Homeschoolers fought legal battles and child welfare authorities across the country. Many people from many different backgrounds homeschool to help their kids.   Community school activists may be able to change more than they know if they stay focused, like Jeff Duncan-Andrade, on the kids and what the kids and families need.

From the video:
"The radical disconnect between the intensity of those experiences in the lives of urban youth, and the kinds of things we are focused on attempting to teach them and measure around is so ridiculous , the ways in which we approach schooling in this country, with ... poor kids in urban environments would never be tolerated for middle class or wealthy children. Never. I cannot imagine a scenario whereby Columbine, the day after the shootings, is like ... back to the books! come on we've got a big state test tomorrow! .... I can't even imagine that at Columbine. And neither can anyone else. ... But ... That's what we do everyday ... that's what we do everyday in urban schools all over this country. Everybody knows the level of violence that is  going on in communities and everyday it's business as usual in most classrooms, in most schools  ... and no one would tolerate for their kids if they actually felt like they had the power, political, social, economics to prevent it. ... It's so normalized. That its almost like no one even thinks to question it."  
"It is pedagogically impossible [to push ahead with the curriculum] ... urban schools are not failing, they are doing what they are designed to do. ... It is system and its a quasi-caste system. .... What's the purpose? ... pass the test or give kids a set of skills that will help them in their lives ... and help them pass the test. " 
"A total curriculum redesign start with the stuff that has real material significance to young people's lives .... So ... figure out what's really important in young people's lives and start there. ... Every lesson you need to teach ... emerges wonderfully out of student experience, real life lived experience."

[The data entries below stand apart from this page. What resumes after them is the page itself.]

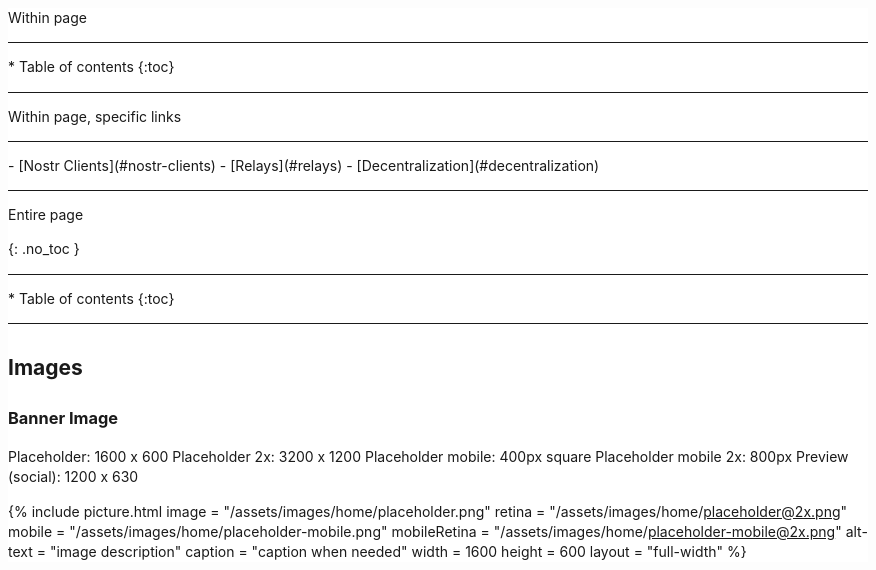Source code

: Within page

---

<div class="glossary-toc" markdown="1">
* Table of contents
{:toc}
</div>

---

Within page, specific links

---

<div class="glossary-toc" markdown="1">
- [Nostr Clients](#nostr-clients)
- [Relays](#relays)
- [Decentralization](#decentralization)
</div>

---

Entire page

{: .no_toc }

---

<div class="glossary-toc" markdown="1">
 * Table of contents
{:toc}
</div>


---


## Images

### Banner Image

Placeholder: 1600 x 600
Placeholder 2x: 3200 x 1200
Placeholder mobile: 400px square
Placeholder mobile 2x: 800px
Preview (social): 1200 x 630

{% include picture.html
   image = "/assets/images/home/placeholder.png"
   retina = "/assets/images/home/placeholder@2x.png"
   mobile = "/assets/images/home/placeholder-mobile.png"
   mobileRetina = "/assets/images/home/placeholder-mobile@2x.png"
   alt-text = "image description"
   caption = "caption when needed"
   width = 1600
   height = 600
   layout = "full-width"
%}
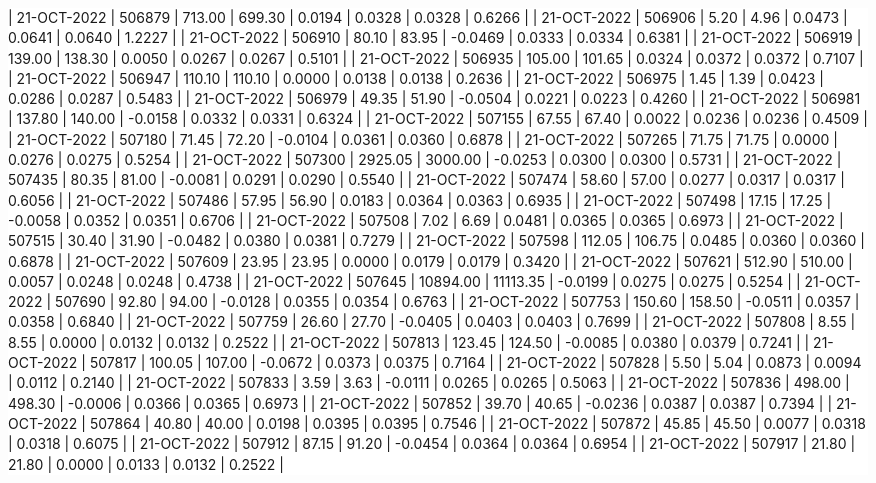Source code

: | 21-OCT-2022 | 506879 | 713.00 | 699.30 | 0.0194 | 0.0328 | 0.0328 | 0.6266 |
| 21-OCT-2022 | 506906 | 5.20 | 4.96 | 0.0473 | 0.0641 | 0.0640 | 1.2227 |
| 21-OCT-2022 | 506910 | 80.10 | 83.95 | -0.0469 | 0.0333 | 0.0334 | 0.6381 |
| 21-OCT-2022 | 506919 | 139.00 | 138.30 | 0.0050 | 0.0267 | 0.0267 | 0.5101 |
| 21-OCT-2022 | 506935 | 105.00 | 101.65 | 0.0324 | 0.0372 | 0.0372 | 0.7107 |
| 21-OCT-2022 | 506947 | 110.10 | 110.10 | 0.0000 | 0.0138 | 0.0138 | 0.2636 |
| 21-OCT-2022 | 506975 | 1.45 | 1.39 | 0.0423 | 0.0286 | 0.0287 | 0.5483 |
| 21-OCT-2022 | 506979 | 49.35 | 51.90 | -0.0504 | 0.0221 | 0.0223 | 0.4260 |
| 21-OCT-2022 | 506981 | 137.80 | 140.00 | -0.0158 | 0.0332 | 0.0331 | 0.6324 |
| 21-OCT-2022 | 507155 | 67.55 | 67.40 | 0.0022 | 0.0236 | 0.0236 | 0.4509 |
| 21-OCT-2022 | 507180 | 71.45 | 72.20 | -0.0104 | 0.0361 | 0.0360 | 0.6878 |
| 21-OCT-2022 | 507265 | 71.75 | 71.75 | 0.0000 | 0.0276 | 0.0275 | 0.5254 |
| 21-OCT-2022 | 507300 | 2925.05 | 3000.00 | -0.0253 | 0.0300 | 0.0300 | 0.5731 |
| 21-OCT-2022 | 507435 | 80.35 | 81.00 | -0.0081 | 0.0291 | 0.0290 | 0.5540 |
| 21-OCT-2022 | 507474 | 58.60 | 57.00 | 0.0277 | 0.0317 | 0.0317 | 0.6056 |
| 21-OCT-2022 | 507486 | 57.95 | 56.90 | 0.0183 | 0.0364 | 0.0363 | 0.6935 |
| 21-OCT-2022 | 507498 | 17.15 | 17.25 | -0.0058 | 0.0352 | 0.0351 | 0.6706 |
| 21-OCT-2022 | 507508 | 7.02 | 6.69 | 0.0481 | 0.0365 | 0.0365 | 0.6973 |
| 21-OCT-2022 | 507515 | 30.40 | 31.90 | -0.0482 | 0.0380 | 0.0381 | 0.7279 |
| 21-OCT-2022 | 507598 | 112.05 | 106.75 | 0.0485 | 0.0360 | 0.0360 | 0.6878 |
| 21-OCT-2022 | 507609 | 23.95 | 23.95 | 0.0000 | 0.0179 | 0.0179 | 0.3420 |
| 21-OCT-2022 | 507621 | 512.90 | 510.00 | 0.0057 | 0.0248 | 0.0248 | 0.4738 |
| 21-OCT-2022 | 507645 | 10894.00 | 11113.35 | -0.0199 | 0.0275 | 0.0275 | 0.5254 |
| 21-OCT-2022 | 507690 | 92.80 | 94.00 | -0.0128 | 0.0355 | 0.0354 | 0.6763 |
| 21-OCT-2022 | 507753 | 150.60 | 158.50 | -0.0511 | 0.0357 | 0.0358 | 0.6840 |
| 21-OCT-2022 | 507759 | 26.60 | 27.70 | -0.0405 | 0.0403 | 0.0403 | 0.7699 |
| 21-OCT-2022 | 507808 | 8.55 | 8.55 | 0.0000 | 0.0132 | 0.0132 | 0.2522 |
| 21-OCT-2022 | 507813 | 123.45 | 124.50 | -0.0085 | 0.0380 | 0.0379 | 0.7241 |
| 21-OCT-2022 | 507817 | 100.05 | 107.00 | -0.0672 | 0.0373 | 0.0375 | 0.7164 |
| 21-OCT-2022 | 507828 | 5.50 | 5.04 | 0.0873 | 0.0094 | 0.0112 | 0.2140 |
| 21-OCT-2022 | 507833 | 3.59 | 3.63 | -0.0111 | 0.0265 | 0.0265 | 0.5063 |
| 21-OCT-2022 | 507836 | 498.00 | 498.30 | -0.0006 | 0.0366 | 0.0365 | 0.6973 |
| 21-OCT-2022 | 507852 | 39.70 | 40.65 | -0.0236 | 0.0387 | 0.0387 | 0.7394 |
| 21-OCT-2022 | 507864 | 40.80 | 40.00 | 0.0198 | 0.0395 | 0.0395 | 0.7546 |
| 21-OCT-2022 | 507872 | 45.85 | 45.50 | 0.0077 | 0.0318 | 0.0318 | 0.6075 |
| 21-OCT-2022 | 507912 | 87.15 | 91.20 | -0.0454 | 0.0364 | 0.0364 | 0.6954 |
| 21-OCT-2022 | 507917 | 21.80 | 21.80 | 0.0000 | 0.0133 | 0.0132 | 0.2522 |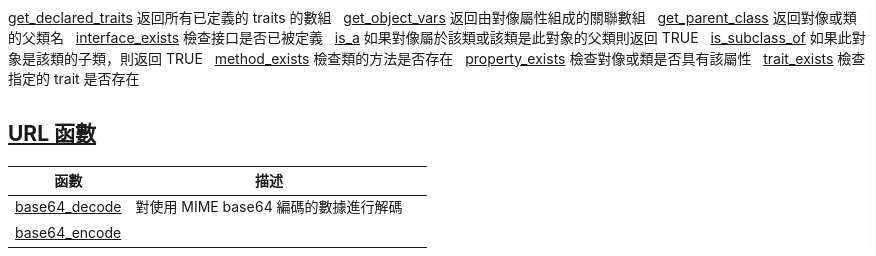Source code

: <td><a href="http://php.net/manual/zh/function.get-declared-traits.php">get_declared_traits</a></td>
<td>返回所有已定義的 traits 的數組</td>
<td>&nbsp;</td>
</tr>
<tr>
<td><a href="http://php.net/manual/zh/function.get-object-vars.php">get_object_vars</a></td>
<td>返回由對像屬性組成的關聯數組</td>
<td>&nbsp;</td>
</tr>
<tr>
<td><a href="http://php.net/manual/zh/function.get-parent-class.php">get_parent_class</a></td>
<td>返回對像或類的父類名</td>
<td>&nbsp;</td>
</tr>
<tr>
<td><a href="http://php.net/manual/zh/function.interface-exists.php">interface_exists</a></td>
<td>檢查接口是否已被定義</td>
<td>&nbsp;</td>
</tr>
<tr>
<td><a href="http://php.net/manual/zh/function.is-a.php">is_a</a></td>
<td>如果對像屬於該類或該類是此對象的父類則返回 TRUE</td>
<td>&nbsp;</td>
</tr>
<tr>
<td><a href="http://php.net/manual/zh/function.is-subclass-of.php">is_subclass_of</a></td>
<td>如果此對象是該類的子類，則返回 TRUE</td>
<td>&nbsp;</td>
</tr>
<tr>
<td><a href="http://php.net/manual/zh/function.method-exists.php">method_exists</a></td>
<td>檢查類的方法是否存在</td>
<td>&nbsp;</td>
</tr>
<tr>
<td><a href="http://php.net/manual/zh/function.property-exists.php">property_exists</a></td>
<td>檢查對像或類是否具有該屬性</td>
<td>&nbsp;</td>
</tr>
<tr>
<td><a href="http://php.net/manual/zh/function.trait-exists.php">trait_exists</a></td>
<td>檢查指定的 trait 是否存在</td>
<td>&nbsp;</td>
</tr>
</tbody>
</table>
<h2><a href="http://php.net/manual/zh/ref.url.php#ref.url">URL 函數</a></h2>
<table>
<thead>
<tr>
<th>函數</th>
<th>描述</th>
<th>&nbsp;</th>
</tr>
</thead>
<tbody>
<tr>
<td><a href="http://php.net/manual/zh/function.base64-decode.php">base64_decode</a></td>
<td>對使用 MIME base64 編碼的數據進行解碼</td>
<td>&nbsp;</td>
</tr>
<tr>
<td><a href="http://php.net/manual/zh/function.base64-encode.php">base64_encode</a></td>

Jeff Andrade Duncan on Education "I teach my neighbors' kids" - YouTube:




Roses In Concrete
"Our country is at risk of losing an entire generation of young people in urban centers who feel trapped in a vicious cycle of poverty, violence, hopelessness and despair.  Rather than continually investing in models that try to save the “deserving few” who can escape from these communities, we need solutions that can help the vast majority overcome these toxic conditions to become the responsible and productive adults that will eliminate those conditions.  By creating a sustainable community, centered around a school that gives students and families security, nourishment, care, and education, we can create a model of success and revitalization that reverses decades of disinvestment.  Instead of cultivating one rose that grows in concrete, we aim to break up the concrete so that an entire rose garden can blossom in our highest need neighborhoods."